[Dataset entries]
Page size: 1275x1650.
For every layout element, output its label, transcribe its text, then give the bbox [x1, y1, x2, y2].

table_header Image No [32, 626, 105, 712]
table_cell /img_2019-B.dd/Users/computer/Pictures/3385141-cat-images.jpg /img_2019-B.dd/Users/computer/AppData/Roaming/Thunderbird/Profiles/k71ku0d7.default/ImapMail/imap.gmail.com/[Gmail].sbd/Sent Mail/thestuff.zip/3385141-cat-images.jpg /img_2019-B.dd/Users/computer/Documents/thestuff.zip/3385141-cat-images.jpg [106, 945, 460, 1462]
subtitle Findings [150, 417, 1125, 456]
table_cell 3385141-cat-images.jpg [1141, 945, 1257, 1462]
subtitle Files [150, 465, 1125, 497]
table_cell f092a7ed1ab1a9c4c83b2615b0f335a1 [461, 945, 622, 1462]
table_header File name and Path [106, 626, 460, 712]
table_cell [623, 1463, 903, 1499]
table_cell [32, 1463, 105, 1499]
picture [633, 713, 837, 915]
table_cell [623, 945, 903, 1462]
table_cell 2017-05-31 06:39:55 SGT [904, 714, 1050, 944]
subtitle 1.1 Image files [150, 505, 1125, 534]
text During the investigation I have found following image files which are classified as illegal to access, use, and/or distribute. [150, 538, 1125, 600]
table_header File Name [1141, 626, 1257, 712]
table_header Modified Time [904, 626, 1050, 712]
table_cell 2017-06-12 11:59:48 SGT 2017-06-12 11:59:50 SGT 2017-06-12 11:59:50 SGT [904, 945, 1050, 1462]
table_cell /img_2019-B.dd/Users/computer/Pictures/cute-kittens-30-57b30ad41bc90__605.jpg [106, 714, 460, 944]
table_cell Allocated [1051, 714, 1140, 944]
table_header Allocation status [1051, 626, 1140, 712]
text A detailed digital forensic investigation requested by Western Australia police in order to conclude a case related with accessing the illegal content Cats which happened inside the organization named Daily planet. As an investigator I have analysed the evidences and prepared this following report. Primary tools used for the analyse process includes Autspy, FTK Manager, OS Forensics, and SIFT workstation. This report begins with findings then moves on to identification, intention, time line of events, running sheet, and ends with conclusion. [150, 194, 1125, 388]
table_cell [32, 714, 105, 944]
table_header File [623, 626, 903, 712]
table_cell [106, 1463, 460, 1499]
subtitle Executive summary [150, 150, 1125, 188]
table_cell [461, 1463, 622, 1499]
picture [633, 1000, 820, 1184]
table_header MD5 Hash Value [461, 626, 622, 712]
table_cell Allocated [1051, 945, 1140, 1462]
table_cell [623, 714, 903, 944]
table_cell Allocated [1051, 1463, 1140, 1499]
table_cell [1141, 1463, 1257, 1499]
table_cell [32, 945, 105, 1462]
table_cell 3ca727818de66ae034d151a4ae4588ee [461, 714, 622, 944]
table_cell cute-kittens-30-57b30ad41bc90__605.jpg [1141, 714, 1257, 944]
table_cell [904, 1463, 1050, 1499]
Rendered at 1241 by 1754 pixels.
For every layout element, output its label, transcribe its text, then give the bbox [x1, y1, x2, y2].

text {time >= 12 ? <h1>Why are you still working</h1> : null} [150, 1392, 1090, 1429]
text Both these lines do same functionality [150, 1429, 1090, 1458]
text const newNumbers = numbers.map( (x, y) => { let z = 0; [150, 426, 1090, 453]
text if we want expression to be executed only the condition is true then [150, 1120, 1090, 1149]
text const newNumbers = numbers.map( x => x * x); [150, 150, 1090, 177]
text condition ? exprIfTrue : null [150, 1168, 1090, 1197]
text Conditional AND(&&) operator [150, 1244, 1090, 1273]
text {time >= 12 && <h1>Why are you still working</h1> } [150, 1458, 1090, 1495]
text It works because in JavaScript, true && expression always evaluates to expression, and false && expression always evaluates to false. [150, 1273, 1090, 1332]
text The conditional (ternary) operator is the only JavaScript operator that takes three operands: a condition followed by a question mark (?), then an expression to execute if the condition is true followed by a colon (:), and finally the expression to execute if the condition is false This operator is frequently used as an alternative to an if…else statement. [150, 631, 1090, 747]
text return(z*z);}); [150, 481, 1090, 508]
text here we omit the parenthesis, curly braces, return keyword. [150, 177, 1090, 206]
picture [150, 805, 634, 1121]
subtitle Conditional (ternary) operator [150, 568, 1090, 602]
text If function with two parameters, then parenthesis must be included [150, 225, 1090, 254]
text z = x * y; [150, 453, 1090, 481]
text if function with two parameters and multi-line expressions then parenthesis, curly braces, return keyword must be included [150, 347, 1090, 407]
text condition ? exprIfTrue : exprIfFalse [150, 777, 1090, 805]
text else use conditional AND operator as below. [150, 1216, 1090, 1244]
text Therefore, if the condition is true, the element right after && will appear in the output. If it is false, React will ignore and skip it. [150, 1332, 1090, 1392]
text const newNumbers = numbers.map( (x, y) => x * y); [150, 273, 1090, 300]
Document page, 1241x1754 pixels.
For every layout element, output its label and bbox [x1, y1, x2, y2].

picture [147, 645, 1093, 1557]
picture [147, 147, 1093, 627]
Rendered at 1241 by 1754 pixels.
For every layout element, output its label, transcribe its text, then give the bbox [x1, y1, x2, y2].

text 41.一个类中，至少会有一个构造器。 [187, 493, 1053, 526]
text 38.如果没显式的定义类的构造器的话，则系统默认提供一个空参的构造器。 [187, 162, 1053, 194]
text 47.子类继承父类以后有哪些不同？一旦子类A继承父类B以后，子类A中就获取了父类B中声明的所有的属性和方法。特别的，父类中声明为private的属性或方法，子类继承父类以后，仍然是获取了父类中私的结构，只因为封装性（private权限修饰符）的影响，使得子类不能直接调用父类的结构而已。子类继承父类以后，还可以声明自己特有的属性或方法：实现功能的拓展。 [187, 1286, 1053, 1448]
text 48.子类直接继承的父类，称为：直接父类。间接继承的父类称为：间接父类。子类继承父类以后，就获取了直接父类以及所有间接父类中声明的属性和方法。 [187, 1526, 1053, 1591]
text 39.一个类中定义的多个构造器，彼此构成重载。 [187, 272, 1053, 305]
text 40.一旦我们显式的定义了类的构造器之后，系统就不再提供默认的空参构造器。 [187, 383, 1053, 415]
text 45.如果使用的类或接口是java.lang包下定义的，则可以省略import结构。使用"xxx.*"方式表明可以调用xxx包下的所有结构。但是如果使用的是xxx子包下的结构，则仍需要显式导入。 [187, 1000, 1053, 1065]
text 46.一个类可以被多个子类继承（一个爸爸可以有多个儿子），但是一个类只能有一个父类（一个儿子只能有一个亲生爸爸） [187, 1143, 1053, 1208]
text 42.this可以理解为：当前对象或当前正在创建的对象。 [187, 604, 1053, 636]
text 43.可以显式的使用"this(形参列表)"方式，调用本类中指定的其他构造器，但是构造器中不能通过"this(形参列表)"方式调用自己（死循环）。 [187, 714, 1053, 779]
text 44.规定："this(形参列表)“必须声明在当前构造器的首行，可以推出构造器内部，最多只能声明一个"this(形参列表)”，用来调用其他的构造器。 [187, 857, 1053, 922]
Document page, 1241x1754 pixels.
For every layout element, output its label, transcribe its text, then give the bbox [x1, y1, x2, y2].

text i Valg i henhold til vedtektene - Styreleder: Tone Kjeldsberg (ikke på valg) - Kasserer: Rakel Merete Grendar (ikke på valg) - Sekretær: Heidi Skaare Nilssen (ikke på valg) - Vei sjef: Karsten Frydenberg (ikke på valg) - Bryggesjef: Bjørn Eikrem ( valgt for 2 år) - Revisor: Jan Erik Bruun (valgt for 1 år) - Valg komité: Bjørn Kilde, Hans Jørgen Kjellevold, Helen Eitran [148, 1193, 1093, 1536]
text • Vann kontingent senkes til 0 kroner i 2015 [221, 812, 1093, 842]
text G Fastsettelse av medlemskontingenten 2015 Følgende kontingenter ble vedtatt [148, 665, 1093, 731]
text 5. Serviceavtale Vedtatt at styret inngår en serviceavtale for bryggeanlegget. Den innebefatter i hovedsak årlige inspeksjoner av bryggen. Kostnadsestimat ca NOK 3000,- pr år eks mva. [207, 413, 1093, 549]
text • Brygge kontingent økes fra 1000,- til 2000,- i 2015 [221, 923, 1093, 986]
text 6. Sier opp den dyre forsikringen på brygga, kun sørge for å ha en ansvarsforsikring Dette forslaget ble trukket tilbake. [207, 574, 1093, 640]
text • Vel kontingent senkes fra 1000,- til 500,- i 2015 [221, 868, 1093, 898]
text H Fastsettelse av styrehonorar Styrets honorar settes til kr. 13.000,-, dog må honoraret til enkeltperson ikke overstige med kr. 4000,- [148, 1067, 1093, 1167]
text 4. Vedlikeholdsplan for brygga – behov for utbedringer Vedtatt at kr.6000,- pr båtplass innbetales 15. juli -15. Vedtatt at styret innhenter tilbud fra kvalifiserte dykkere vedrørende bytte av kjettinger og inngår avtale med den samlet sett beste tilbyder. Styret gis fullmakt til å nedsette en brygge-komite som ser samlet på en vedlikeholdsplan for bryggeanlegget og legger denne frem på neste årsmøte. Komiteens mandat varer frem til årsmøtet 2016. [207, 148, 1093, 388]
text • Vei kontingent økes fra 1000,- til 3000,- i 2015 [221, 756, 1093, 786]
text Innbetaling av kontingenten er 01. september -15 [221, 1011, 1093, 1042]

**ASSIGNMENT:**
Search the data above for the word "working" and say how many lines contain it, giving only that number.

**SOLUTION FOR THIS PROBLEM:**
2